──────── DATA EXCERPTS ────────

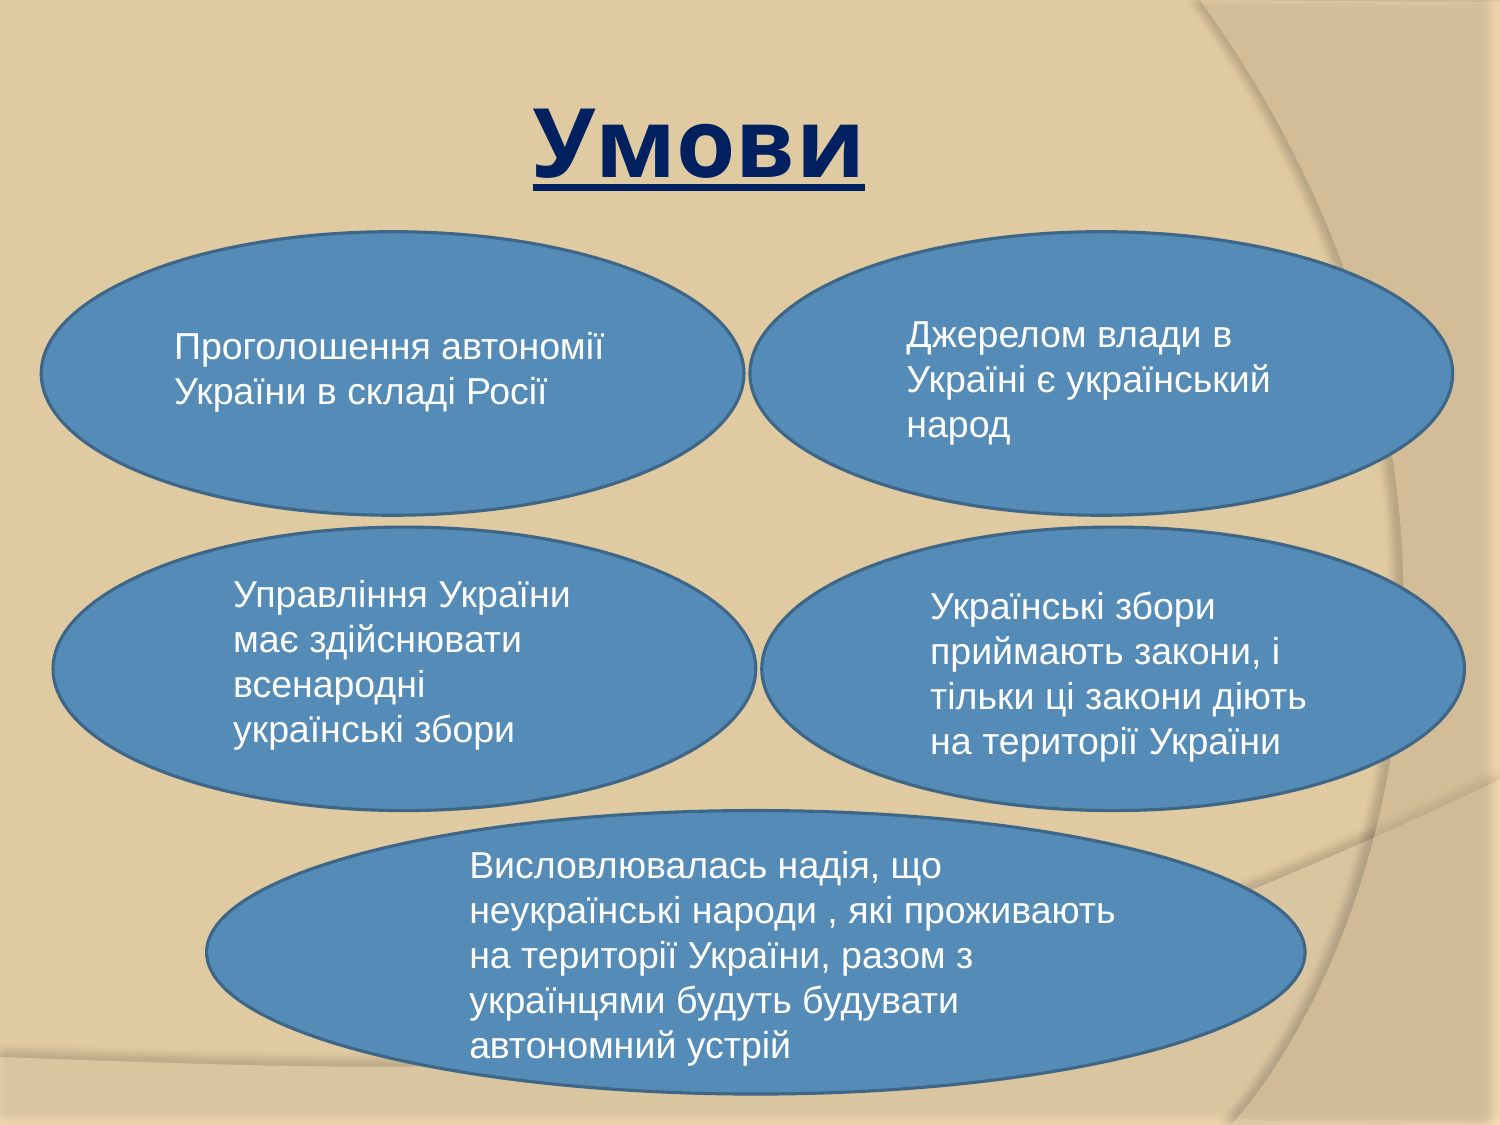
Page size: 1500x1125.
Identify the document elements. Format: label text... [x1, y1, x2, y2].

title Умови [75, 45, 1300, 233]
text_box Управління України має здійснювати всенародні українські збори [218, 562, 609, 758]
text_box [39, 230, 746, 517]
text_box [760, 525, 1467, 813]
text_box Українські збори приймають закони, і тільки ці закони діють на території України [915, 574, 1329, 769]
text_box [1152, 852, 1307, 1053]
text_box [205, 808, 1068, 1073]
text_box Джерелом влади в Україні є український народ [891, 302, 1353, 453]
text_box Проголошення автономії України в складі Росії [159, 314, 644, 420]
text_box Висловлювалась надія, що неукраїнські народи , які проживають на території України, разом з українцями будуть будувати автономний устрій [454, 834, 1152, 1074]
text_box [464, 1074, 1048, 1096]
text_box [51, 525, 758, 813]
text_box [748, 230, 1455, 517]
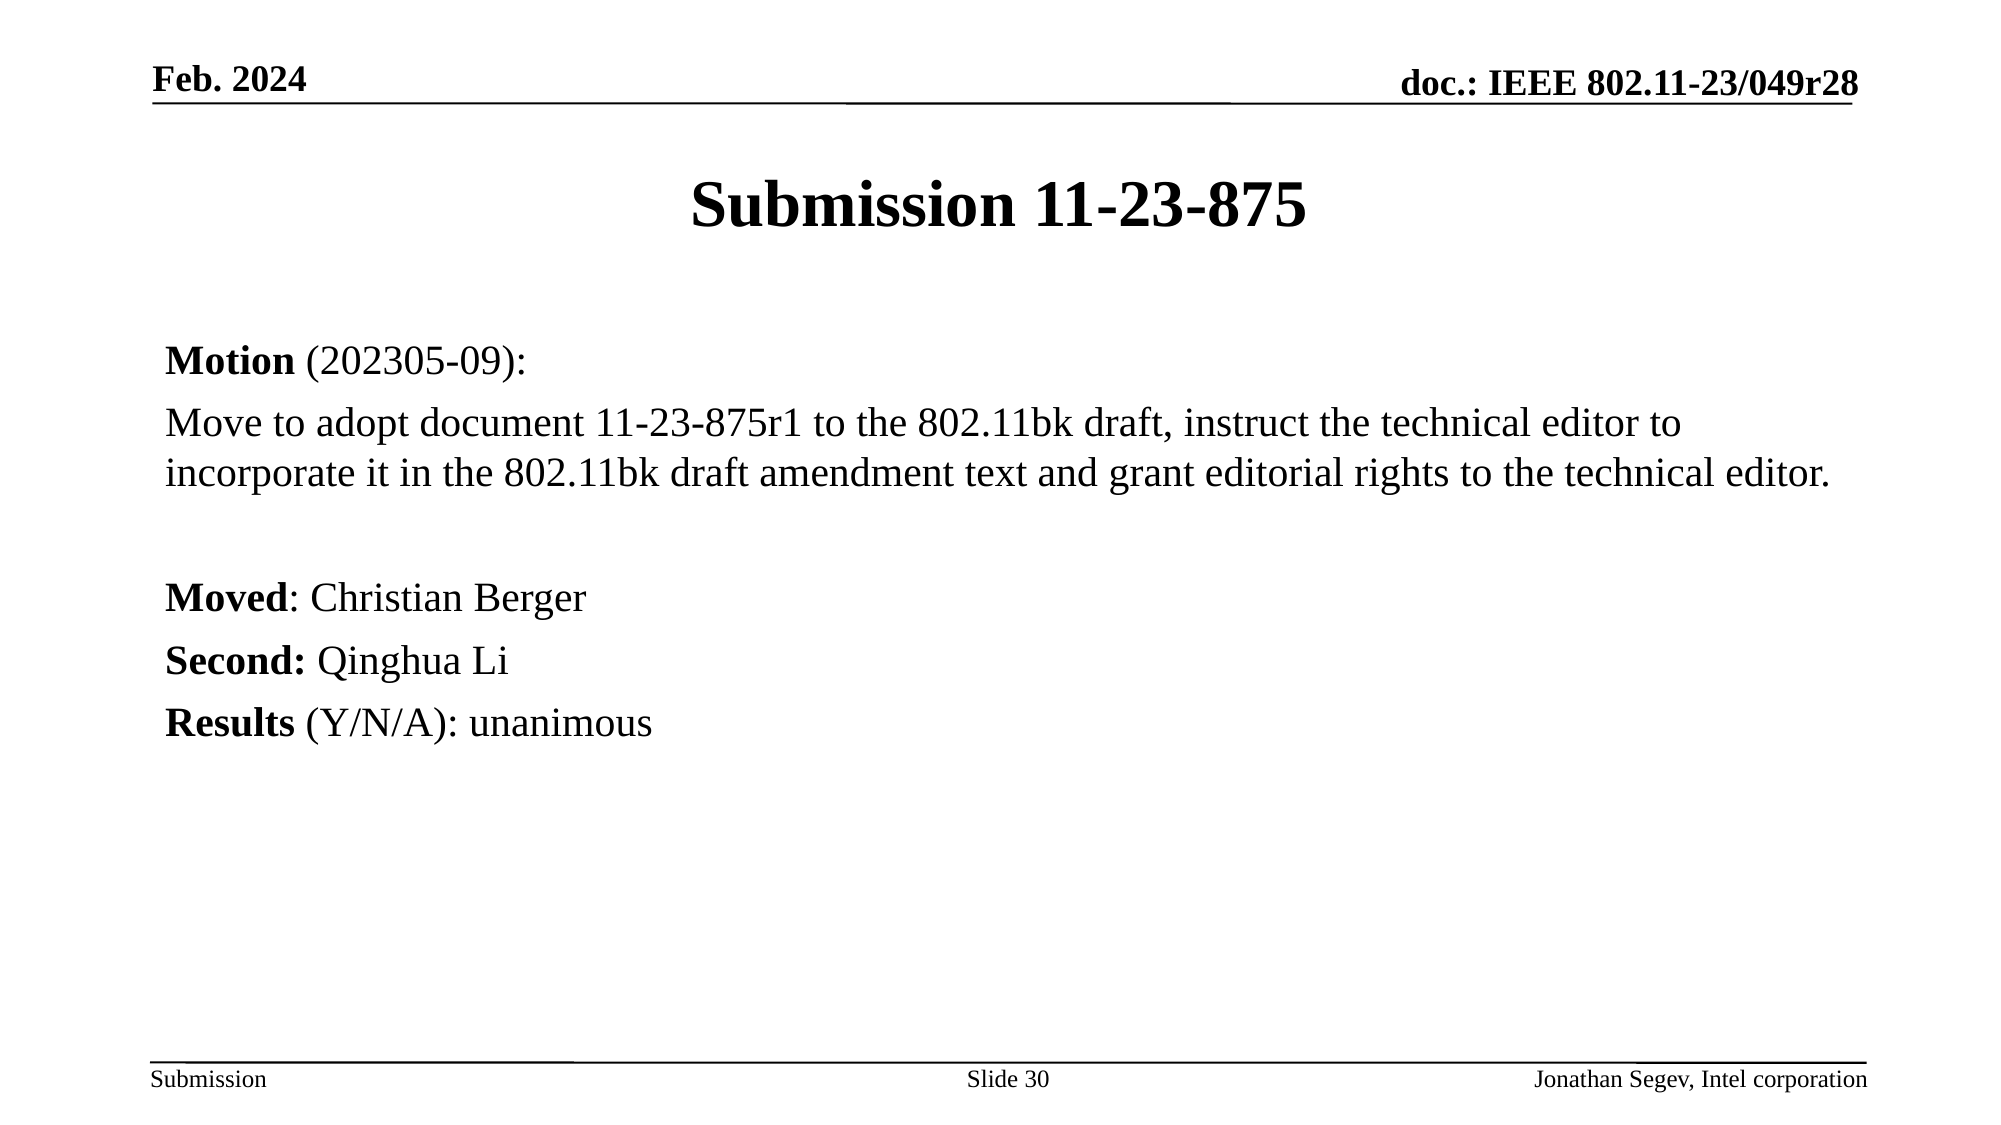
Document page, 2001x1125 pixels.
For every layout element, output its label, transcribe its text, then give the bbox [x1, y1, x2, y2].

footer Jonathan Segev, Intel corporation [1171, 1061, 1869, 1093]
list Motion (202305-09): Move to adopt document 11-23-875r1 to the 802.11bk draft, instruct the technical editor to incorporate it in the 802.11bk draft amendment text and grant editorial rights to the technical editor. Moved: Christian Berger Second: Qinghua Li Results (Y/N/A): unanimous [149, 324, 1850, 1000]
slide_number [152, 54, 563, 100]
slide_number Slide 30 [950, 1061, 1067, 1123]
title Submission 11-23-875 [149, 112, 1850, 288]
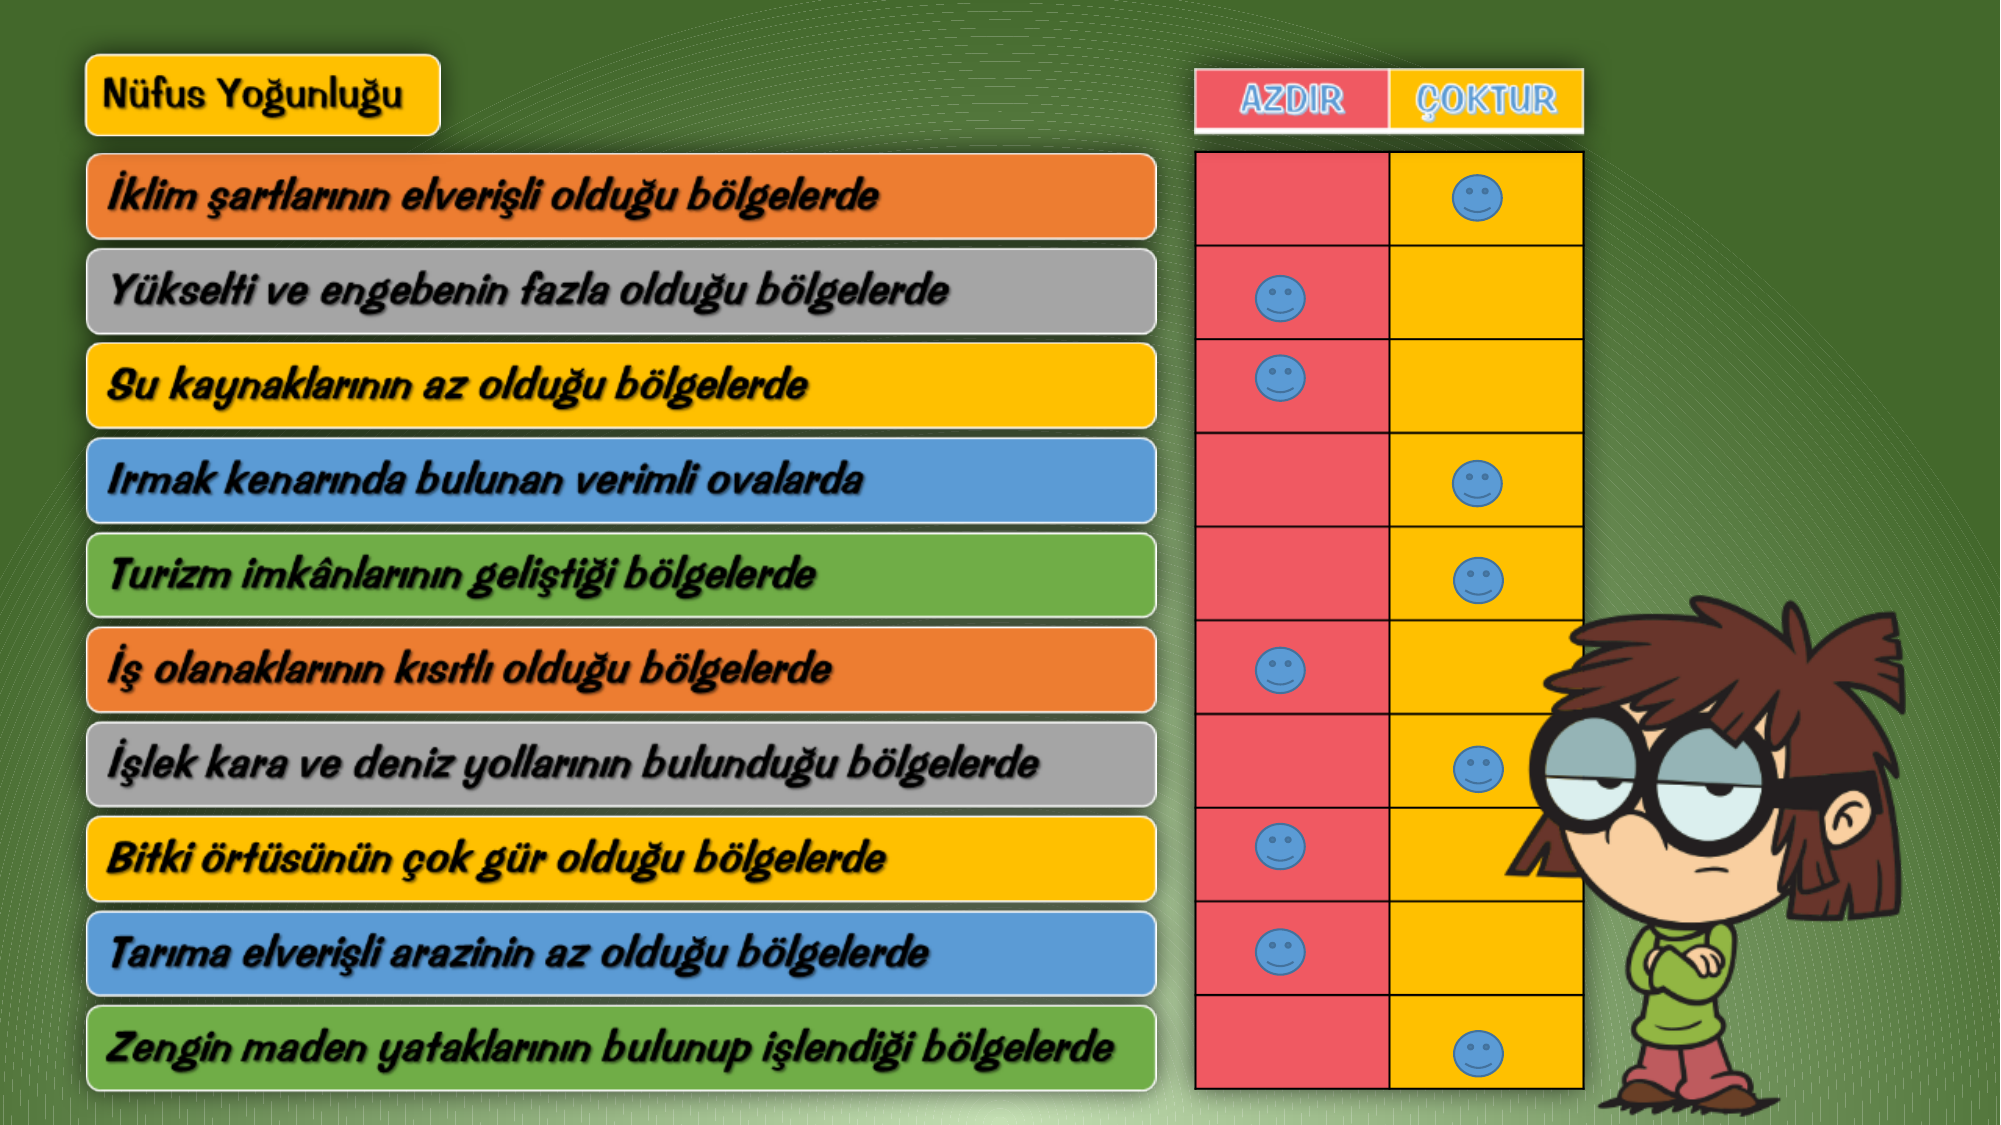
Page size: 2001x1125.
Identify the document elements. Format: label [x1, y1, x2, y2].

picture [75, 52, 1157, 1107]
picture [1194, 150, 2000, 1125]
picture [1194, 68, 1588, 136]
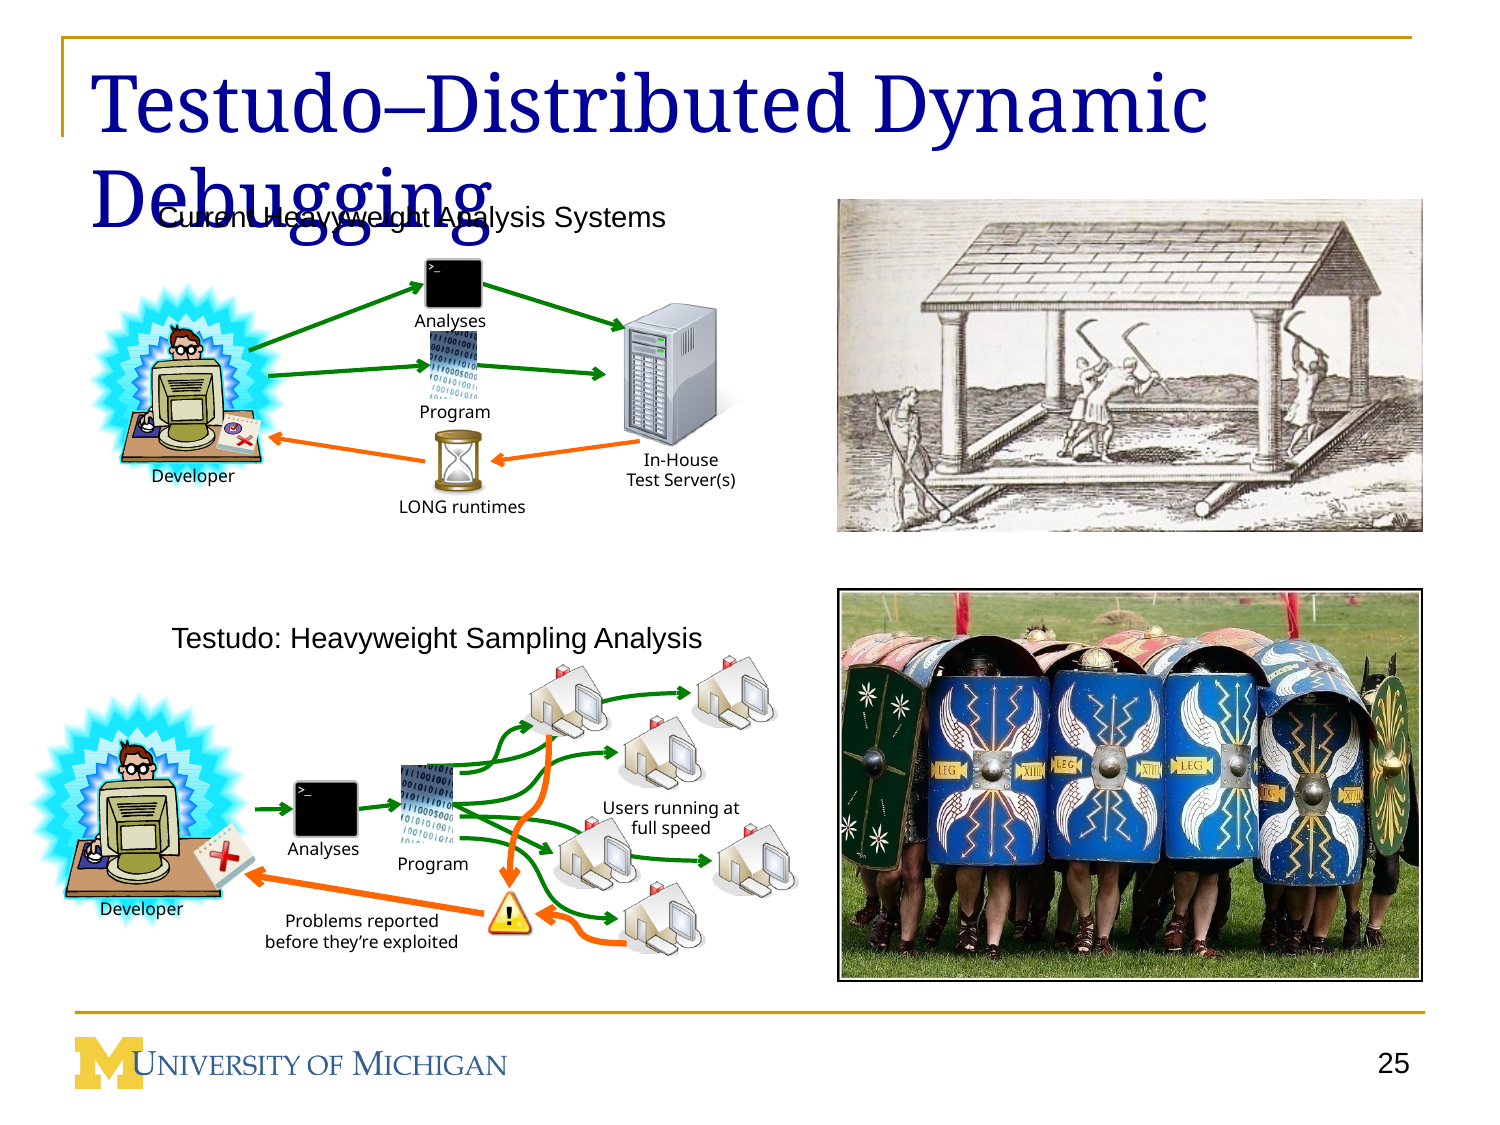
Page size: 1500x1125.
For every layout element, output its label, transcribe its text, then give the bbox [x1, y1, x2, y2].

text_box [0, 190, 938, 526]
picture [837, 199, 1423, 532]
slide_number 25 [1074, 1036, 1425, 1113]
picture [75, 1037, 507, 1089]
picture [837, 588, 1423, 982]
title Testudo–Distributed Dynamic Debugging [74, 45, 1426, 151]
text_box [0, 612, 832, 961]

────────

### TASK REQUIREMENTS:
What you return must be every entry, word for word, without any pictures.

### OUTPUT BELOW:
Page size: 1500x1125.
Identify the document elements. Format: label text... [x1, y1, x2, y2].

title Умови [75, 45, 1300, 233]
text_box Управління України має здійснювати всенародні українські збори [218, 562, 609, 758]
text_box [39, 230, 746, 517]
text_box [760, 525, 1467, 813]
text_box Українські збори приймають закони, і тільки ці закони діють на території України [915, 574, 1329, 769]
text_box [1152, 852, 1307, 1053]
text_box [205, 808, 1068, 1073]
text_box Джерелом влади в Україні є український народ [891, 302, 1353, 453]
text_box Проголошення автономії України в складі Росії [159, 314, 644, 420]
text_box Висловлювалась надія, що неукраїнські народи , які проживають на території України, разом з українцями будуть будувати автономний устрій [454, 834, 1152, 1074]
text_box [464, 1074, 1048, 1096]
text_box [51, 525, 758, 813]
text_box [748, 230, 1455, 517]
Document page, 2001x1125 pixels.
For every layout element, output its label, transcribe its text, then give the bbox [x1, y1, x2, y2].

footer Jonathan Segev, Intel corporation [1171, 1061, 1869, 1093]
list Motion (202305-09): Move to adopt document 11-23-875r1 to the 802.11bk draft, instruct the technical editor to incorporate it in the 802.11bk draft amendment text and grant editorial rights to the technical editor. Moved: Christian Berger Second: Qinghua Li Results (Y/N/A): unanimous [149, 324, 1850, 1000]
slide_number [152, 54, 563, 100]
slide_number Slide 30 [950, 1061, 1067, 1123]
title Submission 11-23-875 [149, 112, 1850, 288]
Page size: 2001x1125.
Identify the document elements. Format: label [x1, y1, x2, y2].

picture [75, 52, 1157, 1107]
picture [1194, 150, 2000, 1125]
picture [1194, 68, 1588, 136]
Page size: 1500x1125.
For every layout element, output its label, transcribe its text, then give the bbox [x1, y1, x2, y2].

text_box [0, 190, 938, 526]
picture [837, 199, 1423, 532]
slide_number 25 [1074, 1036, 1425, 1113]
picture [75, 1037, 507, 1089]
picture [837, 588, 1423, 982]
title Testudo–Distributed Dynamic Debugging [74, 45, 1426, 151]
text_box [0, 612, 832, 961]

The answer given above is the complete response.